DOCUMENT EXTRACT:
MORE MONEY CHASING DEVELOPMENT SITES, INDUSTRIAL IN QUEENS AFTER RENT REFORM
New York’s real estate community is still coming to terms with the impact of the historic rent reform legislation passed last week and how it could shape the commercial market. In Queens, some are banking investors will chase industrial and development assets in even greater numbers as a result of the landmark laws.
Like most of the city, the investment sales market in Queens has slowed in 2019. A total of $1.1B worth of investment sales were recorded in the first quarter of this year, according to Cushman & Wakefield data, a 2% drop from 2018. The number of properties sales dropped, too, sliding 6%.
Experts attribute much of the drop to the rent regulation reform. Details in the new rules around how rent stabilized units can be operated were announced last week, but investors have been skittish around multifamily sector for months now.
Although regulated properties could remain out of favor as the industry figures out the laws and what they mean for business, Queens brokers say other types of assets are seeing renewed interest as a result.
“We are really seeing a paralysis in the multifamily market, but we are seeing that money flowing into the other areas,” C&W Vice Chair Stephen Preuss said of Queens. “Over the last several months, while people kind of really put the pause on new multifamily asset class, I’ve gotten more calls to switch back to development.”
As the population in Queens boomed, jumping 25% since 1980, real estate dollars have followed suit. Long Island City has seen a massive influx of high-end residential buildings, the office market has been growing steadily — and developers are expanding deeper and deeper into the borough in search of better returns.
Amazon’s decision to build a new campus on the waterfront — a deal the tech giant killed a few months later amid political pressure — was considered by many as the ultimate confirmation of the growth of the borough.
Once complete, the Crossing at Jamaica Station will feature 669 affordable units.
Preuss said Queens’ investment sales market last year was defined by several blockbuster deals, which has also contributed to the drop-off in sales volume between 2018 and 2019.
In December, a Carlyle Group-managed fund paid $284M for luxury rental 1 QPS Tower in Long Island City, the highest price ever paid for a rental in the borough. Partners Group and Atlas Capital Group bought a stake in The Factory Building in Long Island City that valued that office and retail building at $400M. Blackstone Group paid Jack Parker Corp. $463M for three 20-story residential towers in Forest Hills.
Buyers are now taking more of a conservative approach, according to Preuss, who said assets under $75M are continuing to see plenty of interest. Investors are eying development sites, even in places like
Long Island City and Astoria where there had been concerns about an oversupplied rental market and the market impact of the Amazon blowup.
“We think industrial and development, overall, will lead the way for the asset classes in Queens … [and] we will continue to see the trend of both of those assets really flow of capital to the outskirts in Queens,” he said. “There is a lot of competition in Long Island City. So we are seeing larger and smarter capital [go to] eastern areas of Queens like Jamaica, North Queens, Greater Flushing, Ridgewood, Rego Park … money is looking deeper into Queens for more opportunity.”

DATA FOR REVIEW:
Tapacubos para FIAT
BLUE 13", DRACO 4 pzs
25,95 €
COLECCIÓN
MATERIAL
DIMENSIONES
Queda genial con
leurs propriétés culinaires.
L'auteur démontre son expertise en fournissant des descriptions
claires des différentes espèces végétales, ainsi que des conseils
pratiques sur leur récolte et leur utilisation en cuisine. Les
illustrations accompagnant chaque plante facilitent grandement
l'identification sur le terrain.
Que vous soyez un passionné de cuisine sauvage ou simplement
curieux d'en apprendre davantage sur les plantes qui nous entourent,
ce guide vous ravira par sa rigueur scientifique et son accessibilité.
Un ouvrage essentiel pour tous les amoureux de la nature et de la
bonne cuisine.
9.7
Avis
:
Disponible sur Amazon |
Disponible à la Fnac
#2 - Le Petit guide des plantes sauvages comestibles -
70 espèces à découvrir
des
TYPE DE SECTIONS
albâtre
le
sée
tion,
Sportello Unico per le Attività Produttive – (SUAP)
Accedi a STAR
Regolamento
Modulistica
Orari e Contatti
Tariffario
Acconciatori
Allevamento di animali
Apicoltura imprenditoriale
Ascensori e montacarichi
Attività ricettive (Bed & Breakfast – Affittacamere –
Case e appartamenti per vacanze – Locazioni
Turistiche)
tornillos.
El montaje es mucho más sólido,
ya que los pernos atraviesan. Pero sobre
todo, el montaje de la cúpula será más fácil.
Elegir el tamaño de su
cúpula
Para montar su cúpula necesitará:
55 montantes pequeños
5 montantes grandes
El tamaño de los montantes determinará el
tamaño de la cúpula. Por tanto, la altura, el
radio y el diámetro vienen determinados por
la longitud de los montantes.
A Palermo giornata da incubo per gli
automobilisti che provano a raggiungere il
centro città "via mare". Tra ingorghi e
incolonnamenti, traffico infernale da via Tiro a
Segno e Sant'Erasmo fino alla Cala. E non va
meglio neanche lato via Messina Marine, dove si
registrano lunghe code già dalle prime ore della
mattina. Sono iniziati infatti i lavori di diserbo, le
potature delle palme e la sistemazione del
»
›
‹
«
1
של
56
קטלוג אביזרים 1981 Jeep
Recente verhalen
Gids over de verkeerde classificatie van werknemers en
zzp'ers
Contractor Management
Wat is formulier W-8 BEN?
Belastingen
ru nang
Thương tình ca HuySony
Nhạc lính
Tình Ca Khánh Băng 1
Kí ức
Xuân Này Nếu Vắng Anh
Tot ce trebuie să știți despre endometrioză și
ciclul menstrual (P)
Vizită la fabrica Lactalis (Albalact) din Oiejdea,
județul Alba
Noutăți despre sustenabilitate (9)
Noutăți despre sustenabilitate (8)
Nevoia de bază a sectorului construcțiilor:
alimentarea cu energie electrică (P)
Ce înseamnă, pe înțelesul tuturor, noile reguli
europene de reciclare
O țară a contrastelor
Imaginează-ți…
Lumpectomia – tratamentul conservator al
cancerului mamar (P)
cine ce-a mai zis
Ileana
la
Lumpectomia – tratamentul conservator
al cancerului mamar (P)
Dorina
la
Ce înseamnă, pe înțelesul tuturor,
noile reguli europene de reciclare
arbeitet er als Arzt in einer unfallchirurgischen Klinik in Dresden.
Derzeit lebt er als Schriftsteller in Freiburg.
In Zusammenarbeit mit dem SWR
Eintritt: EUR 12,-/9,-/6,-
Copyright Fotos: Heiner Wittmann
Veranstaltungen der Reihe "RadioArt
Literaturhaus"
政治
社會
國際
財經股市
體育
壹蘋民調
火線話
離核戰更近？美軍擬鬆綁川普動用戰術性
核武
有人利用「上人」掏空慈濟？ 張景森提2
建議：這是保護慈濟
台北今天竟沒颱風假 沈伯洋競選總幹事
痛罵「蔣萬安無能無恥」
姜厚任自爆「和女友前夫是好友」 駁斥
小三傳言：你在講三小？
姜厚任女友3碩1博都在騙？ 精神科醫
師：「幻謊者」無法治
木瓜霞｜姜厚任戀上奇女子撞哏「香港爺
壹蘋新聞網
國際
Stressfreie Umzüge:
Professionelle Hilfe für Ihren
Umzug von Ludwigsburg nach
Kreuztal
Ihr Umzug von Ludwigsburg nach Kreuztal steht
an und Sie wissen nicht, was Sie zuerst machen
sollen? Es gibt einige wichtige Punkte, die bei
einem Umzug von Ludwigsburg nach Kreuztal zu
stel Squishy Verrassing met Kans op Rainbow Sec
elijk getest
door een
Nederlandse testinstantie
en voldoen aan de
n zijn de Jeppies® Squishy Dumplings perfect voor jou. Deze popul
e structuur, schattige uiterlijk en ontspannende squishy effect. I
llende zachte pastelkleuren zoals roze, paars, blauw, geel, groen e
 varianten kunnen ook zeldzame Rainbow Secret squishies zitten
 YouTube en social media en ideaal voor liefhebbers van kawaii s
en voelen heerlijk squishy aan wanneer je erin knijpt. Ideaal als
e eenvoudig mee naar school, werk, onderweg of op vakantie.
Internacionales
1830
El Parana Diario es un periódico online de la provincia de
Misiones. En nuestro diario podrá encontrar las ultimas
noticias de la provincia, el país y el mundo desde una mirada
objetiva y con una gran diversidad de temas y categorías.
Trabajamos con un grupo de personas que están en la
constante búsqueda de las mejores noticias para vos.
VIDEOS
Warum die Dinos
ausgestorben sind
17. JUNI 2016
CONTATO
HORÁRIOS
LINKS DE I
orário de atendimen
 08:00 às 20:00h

TASK BRIEF:
From the Queens real estate article, print the passage starting with "MORE MONEY CHASING" and going on through "too, sliding 6%.".

RESPONSE TO THIS TASK:
MORE MONEY CHASING DEVELOPMENT SITES, INDUSTRIAL IN QUEENS AFTER RENT REFORM
New York’s real estate community is still coming to terms with the impact of the historic rent reform legislation passed last week and how it could shape the commercial market. In Queens, some are banking investors will chase industrial and development assets in even greater numbers as a result of the landmark laws.
Like most of the city, the investment sales market in Queens has slowed in 2019. A total of $1.1B worth of investment sales were recorded in the first quarter of this year, according to Cushman & Wakefield data, a 2% drop from 2018. The number of properties sales dropped, too, sliding 6%.